Pour empêcher les « génocidaires » des FDLR (Forces de libération du Rwanda) de se renforcer dans le grand pays voisin, Kagame arme la rébellion de Laurent-Désiré Kabila, qui s’empare du pouvoir au Zaïre en 1996 (et renomme le pays République démocratique du Congo). Et lorsque son protégé commence à vouloir s’affranchir de lui, le régime de Kigali apporte son soutien aux rebelles qui contestent le pouvoir de Kinshasa dans l’est de la RDC, tout en exploitant les fabuleuses ressources minérales de la zone. Cf. Les guérillas du Congo
Au Rwanda même, plus de 100 000 personnes croupissent dans les prisons, dont près de 2000 seraient passibles de la peine de mort pour participation active au génocide. Les premières condamnations tombent en 2003 : elles émanent du système de juridictions locales mises en place par le régime, les « gacaca » (« gazon » en kinyarwanda, inspirées du droit coutumier et composées de membres « intègres » élus à chaque échelon administratif). En parallèle a été créé un Tribunal international (le TPIR), qui condamne à la prison à vie plusieurs responsables du génocide, dont un directeur de revue qui appelait ses lecteurs à utiliser la machette pour se débarrasser des « inyenzi » (cafards) tutsis.
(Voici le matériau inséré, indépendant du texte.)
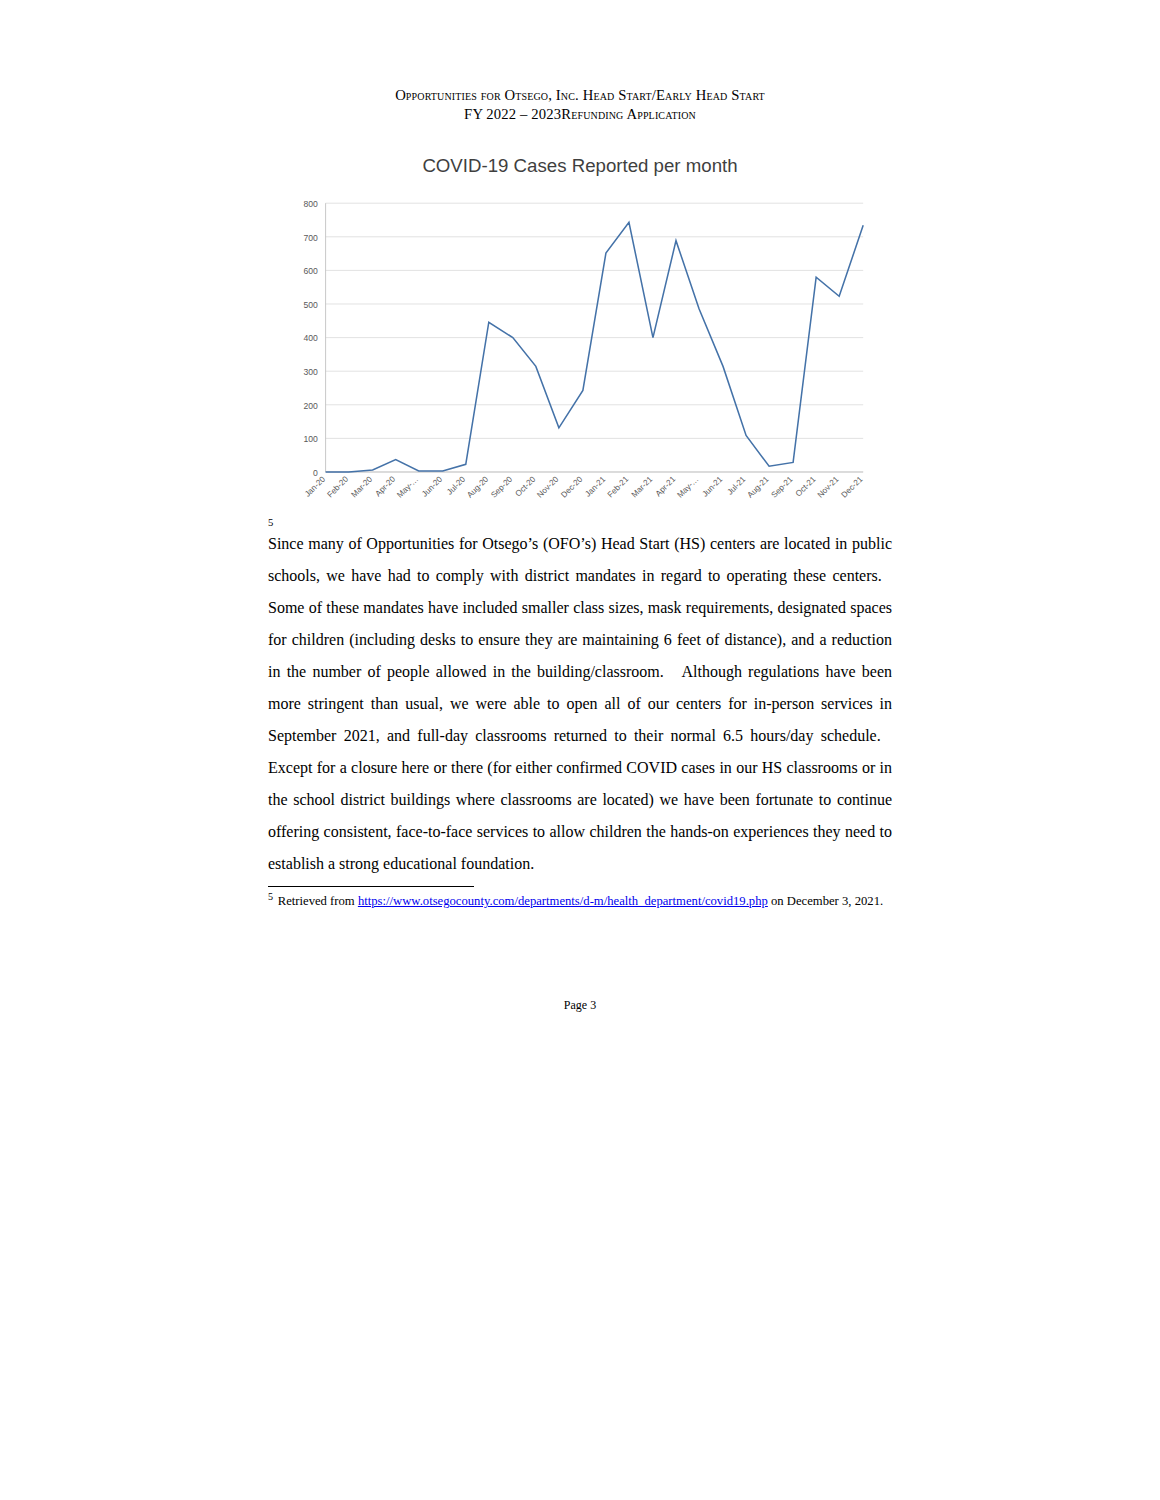Opportunities for Otsego, Inc. Head Start/Early Head Start FY 2022 – 2023Refunding Application
COVID-19 Cases Reported per month
800 700 600 500 400 300 200 100 0 Jan-20 Feb-20 Mar-20 Apr-20 May-… Jun-20 Jul-20 Aug-20 Sep-20 Oct-20 Nov-20 Dec-20 Jan-21 Feb-21 Mar-21 Apr-21 May-… Jun-21 Jul-21 Aug-21 Sep-21 Oct-21 Nov-21 Dec-21
5
Since many of Opportunities for Otsego’s (OFO’s) Head Start (HS) centers are located in public schools, we have had to comply with district mandates in regard to operating these centers. Some of these mandates have included smaller class sizes, mask requirements, designated spaces for children (including desks to ensure they are maintaining 6 feet of distance), and a reduction in the number of people allowed in the building/classroom. Although regulations have been more stringent than usual, we were able to open all of our centers for in-person services in September 2021, and full-day classrooms returned to their normal 6.5 hours/day schedule. Except for a closure here or there (for either confirmed COVID cases in our HS classrooms or in the school district buildings where classrooms are located) we have been fortunate to continue offering consistent, face-to-face services to allow children the hands-on experiences they need to establish a strong educational foundation.
5 Retrieved from https://www.otsegocounty.com/departments/d-m/health_department/covid19.php on December 3, 2021.
Page 3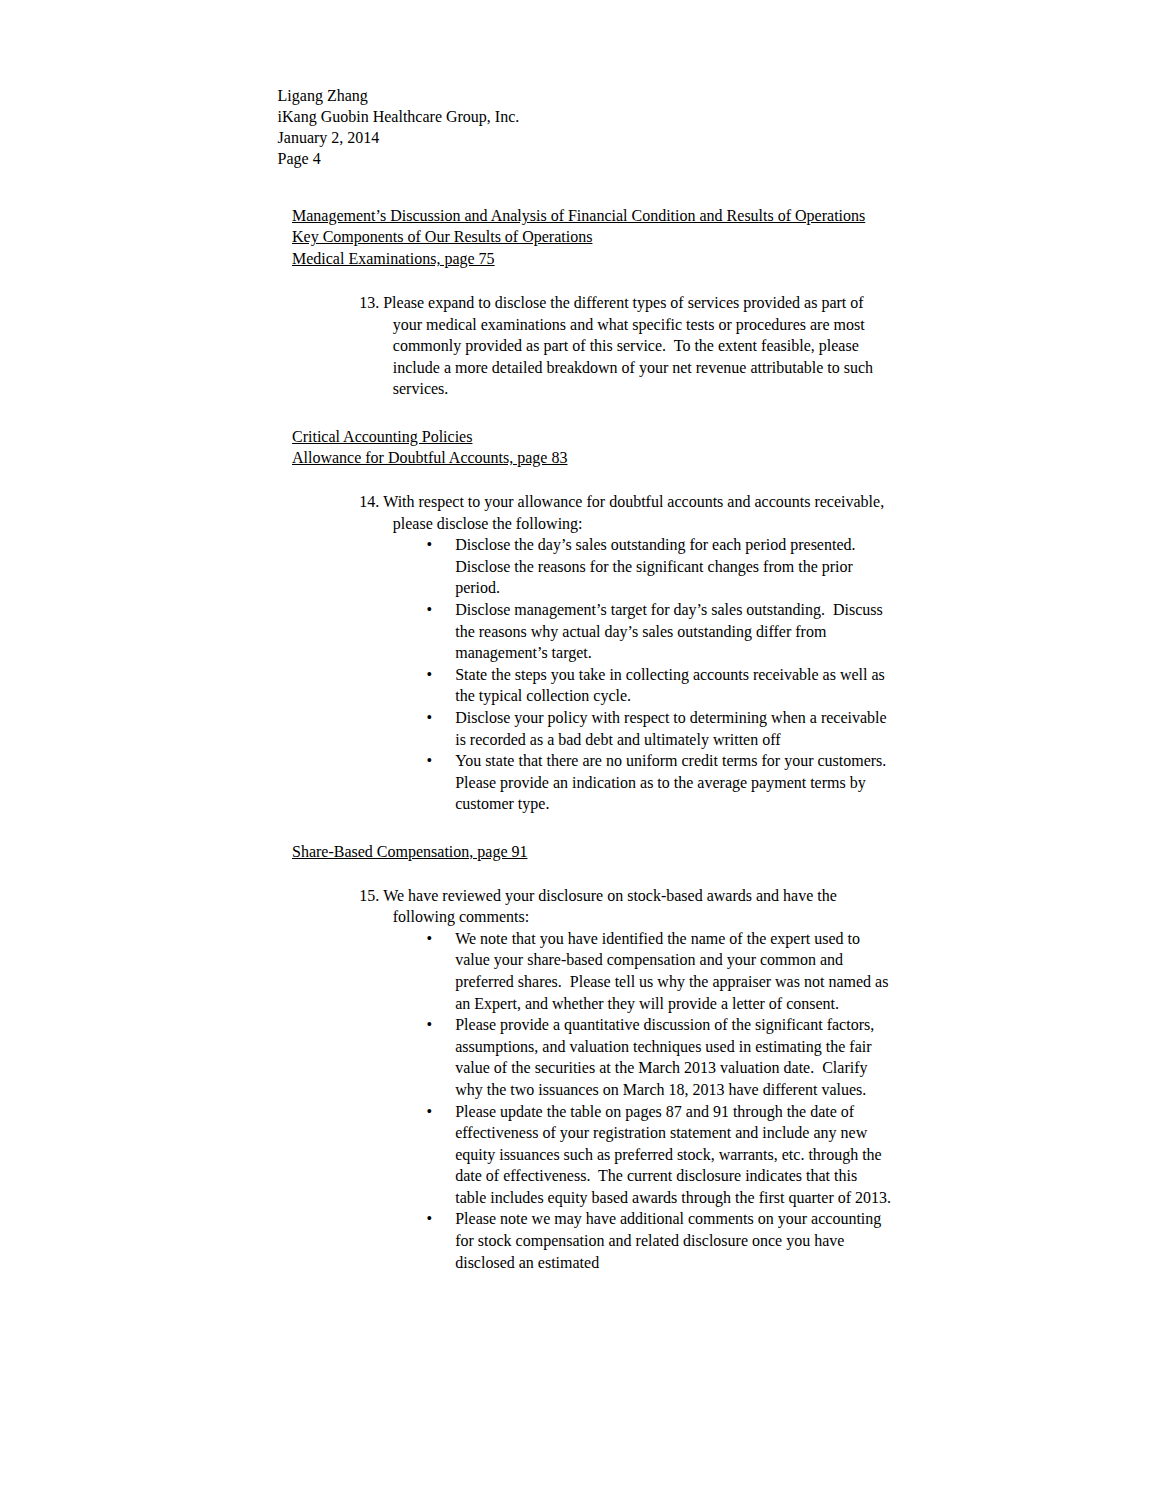Ligang Zhang
iKang Guobin Healthcare Group, Inc.
January 2, 2014
Page 4
Management’s Discussion and Analysis of Financial Condition and Results of Operations
Key Components of Our Results of Operations
Medical Examinations, page 75
13. Please expand to disclose the different types of services provided as part of your medical examinations and what specific tests or procedures are most commonly provided as part of this service. To the extent feasible, please include a more detailed breakdown of your net revenue attributable to such services.
Critical Accounting Policies
Allowance for Doubtful Accounts, page 83
14. With respect to your allowance for doubtful accounts and accounts receivable, please disclose the following:
Disclose the day’s sales outstanding for each period presented. Disclose the reasons for the significant changes from the prior period.
Disclose management’s target for day’s sales outstanding. Discuss the reasons why actual day’s sales outstanding differ from management’s target.
State the steps you take in collecting accounts receivable as well as the typical collection cycle.
Disclose your policy with respect to determining when a receivable is recorded as a bad debt and ultimately written off
You state that there are no uniform credit terms for your customers. Please provide an indication as to the average payment terms by customer type.
Share-Based Compensation, page 91
15. We have reviewed your disclosure on stock-based awards and have the following comments:
We note that you have identified the name of the expert used to value your share-based compensation and your common and preferred shares. Please tell us why the appraiser was not named as an Expert, and whether they will provide a letter of consent.
Please provide a quantitative discussion of the significant factors, assumptions, and valuation techniques used in estimating the fair value of the securities at the March 2013 valuation date. Clarify why the two issuances on March 18, 2013 have different values.
Please update the table on pages 87 and 91 through the date of effectiveness of your registration statement and include any new equity issuances such as preferred stock, warrants, etc. through the date of effectiveness. The current disclosure indicates that this table includes equity based awards through the first quarter of 2013.
Please note we may have additional comments on your accounting for stock compensation and related disclosure once you have disclosed an estimated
D’abord vice-Président et ministre de la Défense, Kagame est devenu Président en 2000, après la démission de Pasteur Bizimungu, un Hutu francophone qui dénonçait notamment l’éviction progressive des ministres hutu du gouvernement sous des chefs d’accusation (comme la corruption) ne touchant jamais leurs homologues tutsi. C’est la fin du gouvernement « mixte » qui devait associer les Hutu aux cadres, majoritairement anglophones et Tutsi, du FPR. D’abord élu par le Parlement, Kagame l’est ensuite au suffrage universel, avec des scores de plus en plus élevés : 95,05 % en 2003, 93,08 % en 2010 et 98,79 % en 2017.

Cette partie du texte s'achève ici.